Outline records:
START

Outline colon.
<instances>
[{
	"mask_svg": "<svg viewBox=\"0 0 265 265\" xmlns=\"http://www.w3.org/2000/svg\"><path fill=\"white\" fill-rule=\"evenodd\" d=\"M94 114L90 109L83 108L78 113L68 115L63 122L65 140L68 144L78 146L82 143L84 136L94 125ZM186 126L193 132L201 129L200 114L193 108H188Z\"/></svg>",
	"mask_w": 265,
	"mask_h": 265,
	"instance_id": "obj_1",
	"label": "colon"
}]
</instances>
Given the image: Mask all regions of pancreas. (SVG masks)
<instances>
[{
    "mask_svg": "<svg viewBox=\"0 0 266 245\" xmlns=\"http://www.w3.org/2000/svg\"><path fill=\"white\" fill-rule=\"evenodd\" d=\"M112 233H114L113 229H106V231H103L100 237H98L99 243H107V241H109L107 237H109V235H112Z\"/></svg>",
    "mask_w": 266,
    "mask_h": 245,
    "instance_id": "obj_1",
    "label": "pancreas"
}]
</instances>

END

What you should do | Put each line of the records above into a JSON array of strings, with one string per line and no blank lines.

Task answer |
[
  "Outline colon.",
  "<instances>",
  "[{",
  "\t\"mask_svg\": \"<svg viewBox=\\\"0 0 265 265\\\" xmlns=\\\"http://www.w3.org/2000/svg\\\"><path fill=\\\"white\\\" fill-rule=\\\"evenodd\\\" d=\\\"M94 114L90 109L83 108L78 113L68 115L63 122L65 140L68 144L78 146L82 143L84 136L94 125ZM186 126L193 132L201 129L200 114L193 108H188Z\\\"/></svg>\",",
  "\t\"mask_w\": 265,",
  "\t\"mask_h\": 265,",
  "\t\"instance_id\": \"obj_1\",",
  "\t\"label\": \"colon\"",
  "}]",
  "</instances>",
  "Given the image: Mask all regions of pancreas. (SVG masks)",
  "<instances>",
  "[{",
  "    \"mask_svg\": \"<svg viewBox=\\\"0 0 266 245\\\" xmlns=\\\"http://www.w3.org/2000/svg\\\"><path fill=\\\"white\\\" fill-rule=\\\"evenodd\\\" d=\\\"M112 233H114L113 229H106V231H103L100 237H98L99 243H107V241H109L107 237H109V235H112Z\\\"/></svg>\",",
  "    \"mask_w\": 266,",
  "    \"mask_h\": 245,",
  "    \"instance_id\": \"obj_1\",",
  "    \"label\": \"pancreas\"",
  "}]",
  "</instances>"
]